-- PROBLEM TO WORK ON --
A verbatim reproduction of every entry is the expected answer.

*** SUPPLIED DATA Section Begins ***

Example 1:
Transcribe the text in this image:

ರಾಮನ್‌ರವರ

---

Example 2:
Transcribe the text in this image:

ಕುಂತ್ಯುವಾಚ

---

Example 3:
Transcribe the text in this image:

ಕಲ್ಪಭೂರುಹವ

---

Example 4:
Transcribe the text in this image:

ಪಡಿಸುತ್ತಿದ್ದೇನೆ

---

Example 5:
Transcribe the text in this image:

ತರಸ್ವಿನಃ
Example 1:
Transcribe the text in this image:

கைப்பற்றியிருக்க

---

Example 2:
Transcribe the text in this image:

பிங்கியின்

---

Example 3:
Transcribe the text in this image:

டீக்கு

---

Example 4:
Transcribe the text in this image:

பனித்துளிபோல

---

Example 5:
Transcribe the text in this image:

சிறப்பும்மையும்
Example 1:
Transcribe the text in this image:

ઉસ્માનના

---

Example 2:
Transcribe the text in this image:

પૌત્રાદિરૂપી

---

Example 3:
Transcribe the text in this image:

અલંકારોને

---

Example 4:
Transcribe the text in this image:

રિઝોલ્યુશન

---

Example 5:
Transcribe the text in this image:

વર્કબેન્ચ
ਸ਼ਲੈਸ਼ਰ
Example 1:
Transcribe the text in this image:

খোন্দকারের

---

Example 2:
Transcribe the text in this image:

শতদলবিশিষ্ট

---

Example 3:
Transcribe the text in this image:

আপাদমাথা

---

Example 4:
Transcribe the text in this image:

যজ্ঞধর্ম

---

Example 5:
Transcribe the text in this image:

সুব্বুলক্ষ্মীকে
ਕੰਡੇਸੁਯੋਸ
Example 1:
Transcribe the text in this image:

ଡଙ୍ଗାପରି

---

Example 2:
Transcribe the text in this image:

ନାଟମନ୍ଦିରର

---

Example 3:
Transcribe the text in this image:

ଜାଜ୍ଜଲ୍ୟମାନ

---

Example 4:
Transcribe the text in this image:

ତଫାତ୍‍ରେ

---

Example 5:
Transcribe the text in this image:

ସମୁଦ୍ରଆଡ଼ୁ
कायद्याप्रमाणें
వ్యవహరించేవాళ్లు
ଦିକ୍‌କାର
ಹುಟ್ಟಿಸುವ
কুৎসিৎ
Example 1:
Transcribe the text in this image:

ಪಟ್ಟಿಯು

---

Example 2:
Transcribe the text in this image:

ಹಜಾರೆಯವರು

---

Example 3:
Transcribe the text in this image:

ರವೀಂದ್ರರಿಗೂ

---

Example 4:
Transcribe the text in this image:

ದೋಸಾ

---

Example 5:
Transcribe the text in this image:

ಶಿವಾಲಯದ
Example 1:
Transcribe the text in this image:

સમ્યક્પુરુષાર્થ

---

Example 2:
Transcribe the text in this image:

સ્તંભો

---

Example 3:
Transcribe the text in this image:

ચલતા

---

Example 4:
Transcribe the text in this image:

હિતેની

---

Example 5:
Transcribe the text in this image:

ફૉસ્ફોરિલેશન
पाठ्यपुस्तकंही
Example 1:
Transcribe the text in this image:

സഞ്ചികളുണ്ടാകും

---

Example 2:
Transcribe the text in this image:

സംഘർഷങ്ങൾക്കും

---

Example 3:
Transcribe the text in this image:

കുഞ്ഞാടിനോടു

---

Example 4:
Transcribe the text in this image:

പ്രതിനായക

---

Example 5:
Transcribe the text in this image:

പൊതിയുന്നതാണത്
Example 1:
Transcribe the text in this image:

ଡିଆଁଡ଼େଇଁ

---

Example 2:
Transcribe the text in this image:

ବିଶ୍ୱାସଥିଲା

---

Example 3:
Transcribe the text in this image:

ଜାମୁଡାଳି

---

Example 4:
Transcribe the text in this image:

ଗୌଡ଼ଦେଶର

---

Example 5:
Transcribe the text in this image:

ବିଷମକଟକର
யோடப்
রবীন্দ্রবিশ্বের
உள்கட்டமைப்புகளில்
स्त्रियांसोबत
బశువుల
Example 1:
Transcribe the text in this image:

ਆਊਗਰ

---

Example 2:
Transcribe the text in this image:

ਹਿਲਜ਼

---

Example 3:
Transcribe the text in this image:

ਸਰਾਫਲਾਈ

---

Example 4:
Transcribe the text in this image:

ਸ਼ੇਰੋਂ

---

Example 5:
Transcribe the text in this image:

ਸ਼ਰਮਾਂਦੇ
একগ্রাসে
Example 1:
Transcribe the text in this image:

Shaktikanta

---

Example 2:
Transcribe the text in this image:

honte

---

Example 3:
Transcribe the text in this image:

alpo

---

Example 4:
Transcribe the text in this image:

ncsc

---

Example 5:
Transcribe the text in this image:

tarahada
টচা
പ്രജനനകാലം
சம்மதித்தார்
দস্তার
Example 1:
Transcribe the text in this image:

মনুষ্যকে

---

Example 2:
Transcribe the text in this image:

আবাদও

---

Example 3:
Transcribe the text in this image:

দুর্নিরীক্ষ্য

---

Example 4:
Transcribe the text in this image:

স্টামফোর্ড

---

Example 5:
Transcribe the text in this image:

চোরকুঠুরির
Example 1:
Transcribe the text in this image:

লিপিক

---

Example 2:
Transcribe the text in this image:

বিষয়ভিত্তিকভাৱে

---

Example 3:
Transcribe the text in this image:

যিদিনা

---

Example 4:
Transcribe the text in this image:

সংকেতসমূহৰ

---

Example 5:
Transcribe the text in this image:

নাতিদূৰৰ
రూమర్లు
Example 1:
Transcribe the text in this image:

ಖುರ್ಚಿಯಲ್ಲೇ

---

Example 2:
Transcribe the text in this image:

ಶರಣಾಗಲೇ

*** SUPPLIED DATA Section Ends ***

-- TASK OUTPUT --
Example 1:
Transcribe the text in this image:

ರಾಮನ್‌ರವರ

---

Example 2:
Transcribe the text in this image:

ಕುಂತ್ಯುವಾಚ

---

Example 3:
Transcribe the text in this image:

ಕಲ್ಪಭೂರುಹವ

---

Example 4:
Transcribe the text in this image:

ಪಡಿಸುತ್ತಿದ್ದೇನೆ

---

Example 5:
Transcribe the text in this image:

ತರಸ್ವಿನಃ
Example 1:
Transcribe the text in this image:

கைப்பற்றியிருக்க

---

Example 2:
Transcribe the text in this image:

பிங்கியின்

---

Example 3:
Transcribe the text in this image:

டீக்கு

---

Example 4:
Transcribe the text in this image:

பனித்துளிபோல

---

Example 5:
Transcribe the text in this image:

சிறப்பும்மையும்
Example 1:
Transcribe the text in this image:

ઉસ્માનના

---

Example 2:
Transcribe the text in this image:

પૌત્રાદિરૂપી

---

Example 3:
Transcribe the text in this image:

અલંકારોને

---

Example 4:
Transcribe the text in this image:

રિઝોલ્યુશન

---

Example 5:
Transcribe the text in this image:

વર્કબેન્ચ
ਸ਼ਲੈਸ਼ਰ
Example 1:
Transcribe the text in this image:

খোন্দকারের

---

Example 2:
Transcribe the text in this image:

শতদলবিশিষ্ট

---

Example 3:
Transcribe the text in this image:

আপাদমাথা

---

Example 4:
Transcribe the text in this image:

যজ্ঞধর্ম

---

Example 5:
Transcribe the text in this image:

সুব্বুলক্ষ্মীকে
ਕੰਡੇਸੁਯੋਸ
Example 1:
Transcribe the text in this image:

ଡଙ୍ଗାପରି

---

Example 2:
Transcribe the text in this image:

ନାଟମନ୍ଦିରର

---

Example 3:
Transcribe the text in this image:

ଜାଜ୍ଜଲ୍ୟମାନ

---

Example 4:
Transcribe the text in this image:

ତଫାତ୍‍ରେ

---

Example 5:
Transcribe the text in this image:

ସମୁଦ୍ରଆଡ଼ୁ
कायद्याप्रमाणें
వ్యవహరించేవాళ్లు
ଦିକ୍‌କାର
ಹುಟ್ಟಿಸುವ
কুৎসিৎ
Example 1:
Transcribe the text in this image:

ಪಟ್ಟಿಯು

---

Example 2:
Transcribe the text in this image:

ಹಜಾರೆಯವರು

---

Example 3:
Transcribe the text in this image:

ರವೀಂದ್ರರಿಗೂ

---

Example 4:
Transcribe the text in this image:

ದೋಸಾ

---

Example 5:
Transcribe the text in this image:

ಶಿವಾಲಯದ
Example 1:
Transcribe the text in this image:

સમ્યક્પુરુષાર્થ

---

Example 2:
Transcribe the text in this image:

સ્તંભો

---

Example 3:
Transcribe the text in this image:

ચલતા

---

Example 4:
Transcribe the text in this image:

હિતેની

---

Example 5:
Transcribe the text in this image:

ફૉસ્ફોરિલેશન
पाठ्यपुस्तकंही
Example 1:
Transcribe the text in this image:

സഞ്ചികളുണ്ടാകും

---

Example 2:
Transcribe the text in this image:

സംഘർഷങ്ങൾക്കും

---

Example 3:
Transcribe the text in this image:

കുഞ്ഞാടിനോടു

---

Example 4:
Transcribe the text in this image:

പ്രതിനായക

---

Example 5:
Transcribe the text in this image:

പൊതിയുന്നതാണത്
Example 1:
Transcribe the text in this image:

ଡିଆଁଡ଼େଇଁ

---

Example 2:
Transcribe the text in this image:

ବିଶ୍ୱାସଥିଲା

---

Example 3:
Transcribe the text in this image:

ଜାମୁଡାଳି

---

Example 4:
Transcribe the text in this image:

ଗୌଡ଼ଦେଶର

---

Example 5:
Transcribe the text in this image:

ବିଷମକଟକର
யோடப்
রবীন্দ্রবিশ্বের
உள்கட்டமைப்புகளில்
स्त्रियांसोबत
బశువుల
Example 1:
Transcribe the text in this image:

ਆਊਗਰ

---

Example 2:
Transcribe the text in this image:

ਹਿਲਜ਼

---

Example 3:
Transcribe the text in this image:

ਸਰਾਫਲਾਈ

---

Example 4:
Transcribe the text in this image:

ਸ਼ੇਰੋਂ

---

Example 5:
Transcribe the text in this image:

ਸ਼ਰਮਾਂਦੇ
একগ্রাসে
Example 1:
Transcribe the text in this image:

Shaktikanta

---

Example 2:
Transcribe the text in this image:

honte

---

Example 3:
Transcribe the text in this image:

alpo

---

Example 4:
Transcribe the text in this image:

ncsc

---

Example 5:
Transcribe the text in this image:

tarahada
টচা
പ്രജനനകാലം
சம்மதித்தார்
দস্তার
Example 1:
Transcribe the text in this image:

মনুষ্যকে

---

Example 2:
Transcribe the text in this image:

আবাদও

---

Example 3:
Transcribe the text in this image:

দুর্নিরীক্ষ্য

---

Example 4:
Transcribe the text in this image:

স্টামফোর্ড

---

Example 5:
Transcribe the text in this image:

চোরকুঠুরির
Example 1:
Transcribe the text in this image:

লিপিক

---

Example 2:
Transcribe the text in this image:

বিষয়ভিত্তিকভাৱে

---

Example 3:
Transcribe the text in this image:

যিদিনা

---

Example 4:
Transcribe the text in this image:

সংকেতসমূহৰ

---

Example 5:
Transcribe the text in this image:

নাতিদূৰৰ
రూమర్లు
Example 1:
Transcribe the text in this image:

ಖುರ್ಚಿಯಲ್ಲೇ

---

Example 2:
Transcribe the text in this image:

ಶರಣಾಗಲೇ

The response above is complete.